The super PAC American Crossroads—which Rove founded and to which he now serves as adviser—recently launched the Conservative Victory Project in an effort to support GOP candidates who Rove and others view as electable.
Currently, Rep. Steve King (R-IA) is considering making a run in Iowa to be the Republican nominee for Sen. Tom Harkin’s (D) seat in 2014.
On Feb 2, the New York Times reported that Steven Law, president of American Crossroads and who is overseeing the Rove-backed Conservative Victory Project, expressed concerns about King running for Senate.
“We’re concerned about Steve King’s Todd Akin problem,” Law said. “This is an example of candidate discipline and how it would play in a general election. All of the things he’s said are going to be hung around his neck.”

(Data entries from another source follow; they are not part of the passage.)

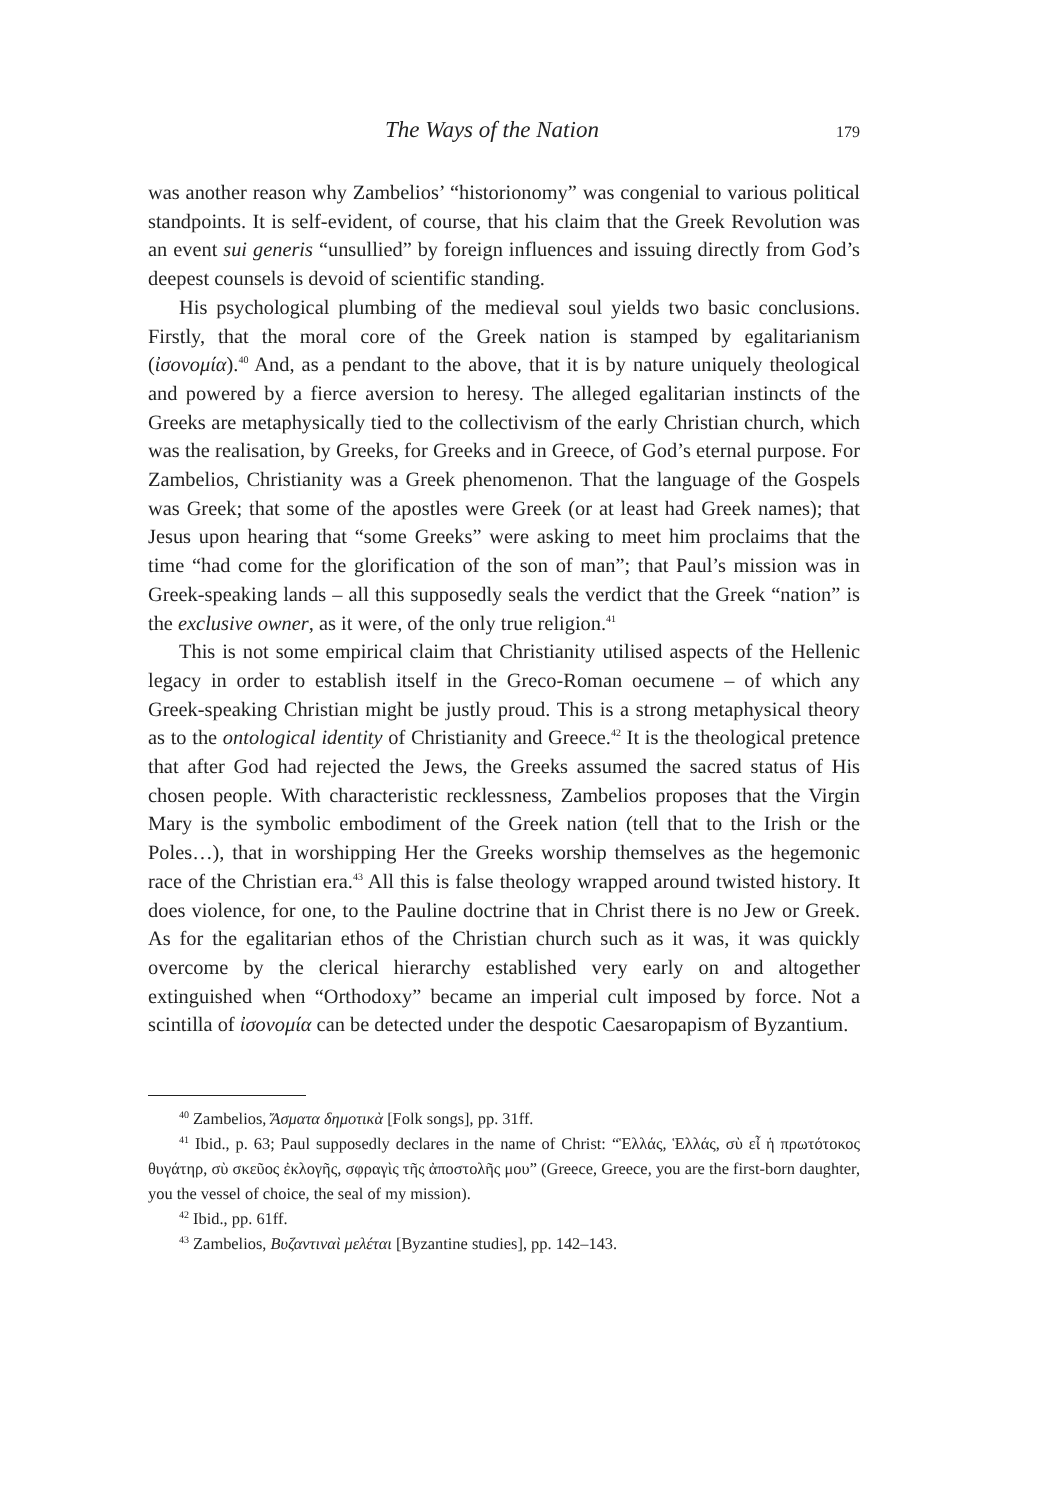The Ways of the Nation 179
was another reason why Zambelios’ “historionomy” was congenial to various political standpoints. It is self-evident, of course, that his claim that the Greek Revolution was an event sui generis “unsullied” by foreign influences and issuing directly from God’s deepest counsels is devoid of scientific standing.
His psychological plumbing of the medieval soul yields two basic conclusions. Firstly, that the moral core of the Greek nation is stamped by egalitarianism (ἰσονομία).<sup>40</sup> And, as a pendant to the above, that it is by nature uniquely theological and powered by a fierce aversion to heresy. The alleged egalitarian instincts of the Greeks are metaphysically tied to the collectivism of the early Christian church, which was the realisation, by Greeks, for Greeks and in Greece, of God’s eternal purpose. For Zambelios, Christianity was a Greek phenomenon. That the language of the Gospels was Greek; that some of the apostles were Greek (or at least had Greek names); that Jesus upon hearing that “some Greeks” were asking to meet him proclaims that the time “had come for the glorification of the son of man”; that Paul’s mission was in Greek-speaking lands – all this supposedly seals the verdict that the Greek “nation” is the exclusive owner, as it were, of the only true religion.<sup>41</sup>
This is not some empirical claim that Christianity utilised aspects of the Hellenic legacy in order to establish itself in the Greco-Roman oecumene – of which any Greek-speaking Christian might be justly proud. This is a strong metaphysical theory as to the ontological identity of Christianity and Greece.<sup>42</sup> It is the theological pretence that after God had rejected the Jews, the Greeks assumed the sacred status of His chosen people. With characteristic recklessness, Zambelios proposes that the Virgin Mary is the symbolic embodiment of the Greek nation (tell that to the Irish or the Poles…), that in worshipping Her the Greeks worship themselves as the hegemonic race of the Christian era.<sup>43</sup> All this is false theology wrapped around twisted history. It does violence, for one, to the Pauline doctrine that in Christ there is no Jew or Greek. As for the egalitarian ethos of the Christian church such as it was, it was quickly overcome by the clerical hierarchy established very early on and altogether extinguished when “Orthodoxy” became an imperial cult imposed by force. Not a scintilla of ἰσονομία can be detected under the despotic Caesaropapism of Byzantium.
<sup>40</sup> Zambelios, Ἄσματα δημοτικὰ [Folk songs], pp. 31ff.
<sup>41</sup> Ibid., p. 63; Paul supposedly declares in the name of Christ: “Ἑλλάς, Ἑλλάς, σὺ εἶ ἡ πρωτότοκος θυγάτηρ, σὺ σκεῦος ἐκλογῆς, σφραγὶς τῆς ἀποστολῆς μου” (Greece, Greece, you are the first-born daughter, you the vessel of choice, the seal of my mission).
<sup>42</sup> Ibid., pp. 61ff.
<sup>43</sup> Zambelios, Βυζαντιναὶ μελέται [Byzantine studies], pp. 142–143.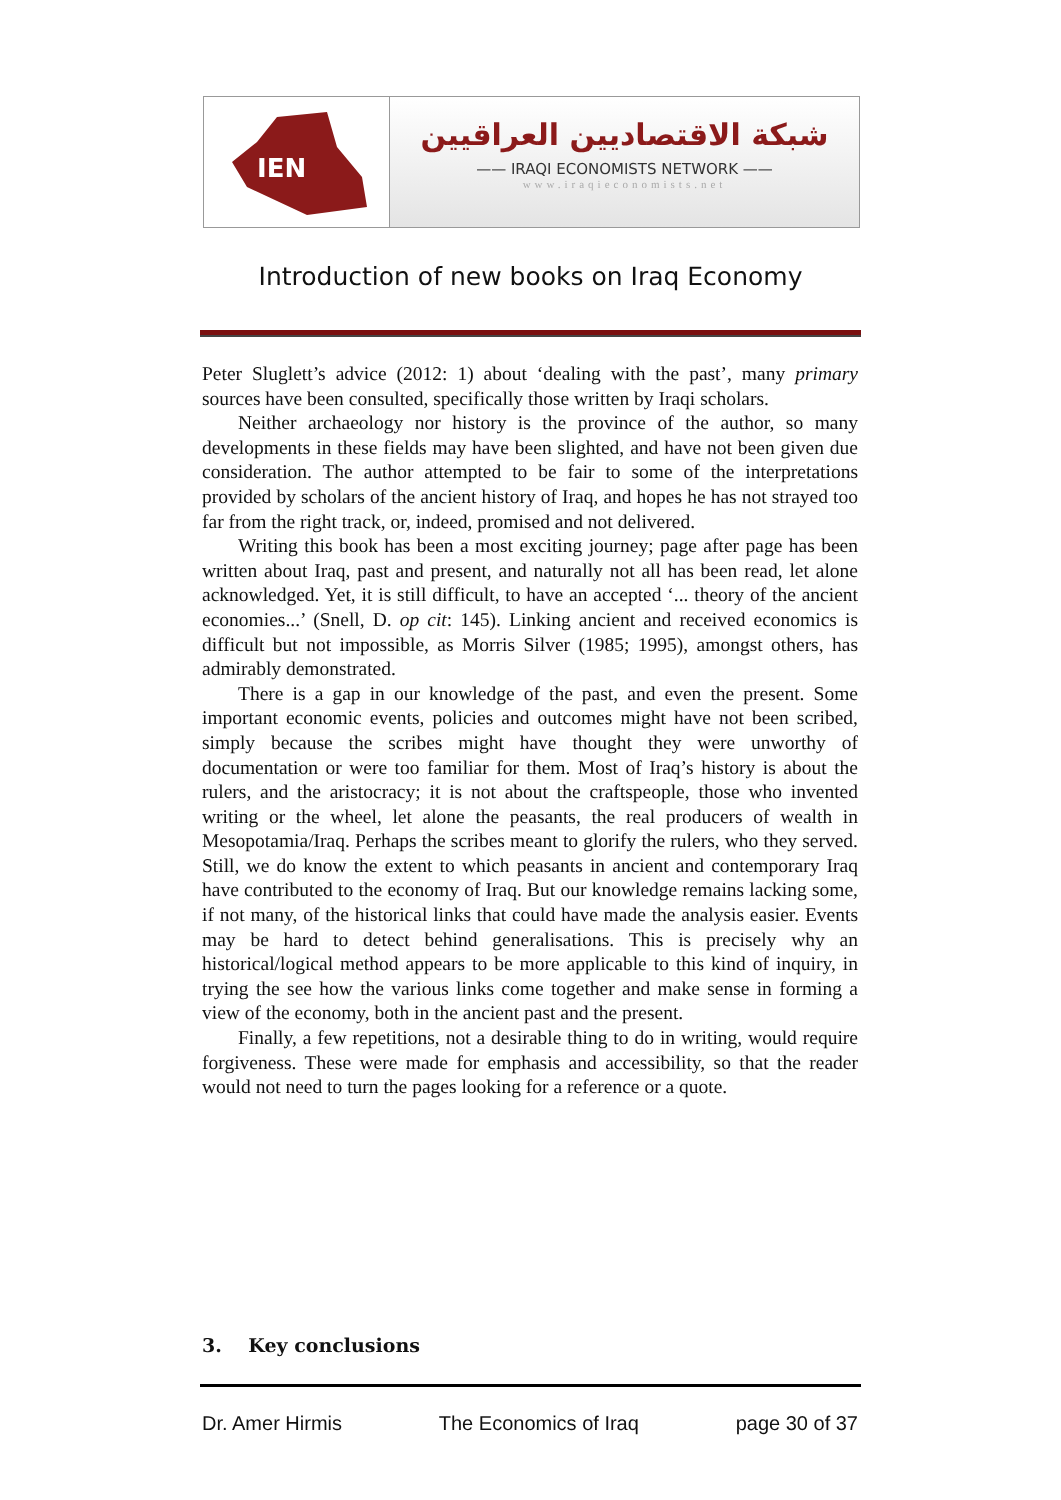IEN
شبكة الاقتصاديين العراقيين
—— IRAQI ECONOMISTS NETWORK ——
www.iraqieconomists.net
Introduction of new books on Iraq Economy
Peter Sluglett’s advice (2012: 1) about ‘dealing with the past’, many primary sources have been consulted, specifically those written by Iraqi scholars.
Neither archaeology nor history is the province of the author, so many developments in these fields may have been slighted, and have not been given due consideration. The author attempted to be fair to some of the interpretations provided by scholars of the ancient history of Iraq, and hopes he has not strayed too far from the right track, or, indeed, promised and not delivered.
Writing this book has been a most exciting journey; page after page has been written about Iraq, past and present, and naturally not all has been read, let alone acknowledged. Yet, it is still difficult, to have an accepted ‘... theory of the ancient economies...’ (Snell, D. op cit: 145). Linking ancient and received economics is difficult but not impossible, as Morris Silver (1985; 1995), amongst others, has admirably demonstrated.
There is a gap in our knowledge of the past, and even the present. Some important economic events, policies and outcomes might have not been scribed, simply because the scribes might have thought they were unworthy of documentation or were too familiar for them. Most of Iraq’s history is about the rulers, and the aristocracy; it is not about the craftspeople, those who invented writing or the wheel, let alone the peasants, the real producers of wealth in Mesopotamia/Iraq. Perhaps the scribes meant to glorify the rulers, who they served. Still, we do know the extent to which peasants in ancient and contemporary Iraq have contributed to the economy of Iraq. But our knowledge remains lacking some, if not many, of the historical links that could have made the analysis easier. Events may be hard to detect behind generalisations. This is precisely why an historical/logical method appears to be more applicable to this kind of inquiry, in trying the see how the various links come together and make sense in forming a view of the economy, both in the ancient past and the present.
Finally, a few repetitions, not a desirable thing to do in writing, would require forgiveness. These were made for emphasis and accessibility, so that the reader would not need to turn the pages looking for a reference or a quote.
3. Key conclusions
Dr. Amer Hirmis The Economics of Iraq page 30 of 37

“The governor believes Iowa Republicans should determine their nominee for the U.S. Senate, and does not believe it is particularly helpful for out of state groups to attempt to manipulate the process,” Albrecht said.
“The grassroots in Iowa is particularly savvy, given our status as a swing state each year and our important, first-in-the-nation role in choosing our presidential nominee,” he said.
Albrecht added that Gov. Branstad and Rove had a “productive conversation” about the GOP Senate campaign in 2014, and believes his message was received.
“The governor had a productive conversation with Karl Rove, believes his message was received, and is excited for Iowa Republicans to pick a strong nominee in the first open U.S. Senate race in Iowa in 40 years,” Albrecht told CNSNews.com.
During an interview with the Associated Press published on Feb. 15, Branstad claimed the attempts by Rove to influence the Iowa Senate race are “counter-productive” and Rove “needs to stay out of it.”
“I basically told Karl Rove that what he was doing is counter-productive and he needs to stay out of it,” Branstad told the AP.
“If some outside group that has no connection to Iowa attacks somebody from Iowa, that is not smart,” he said.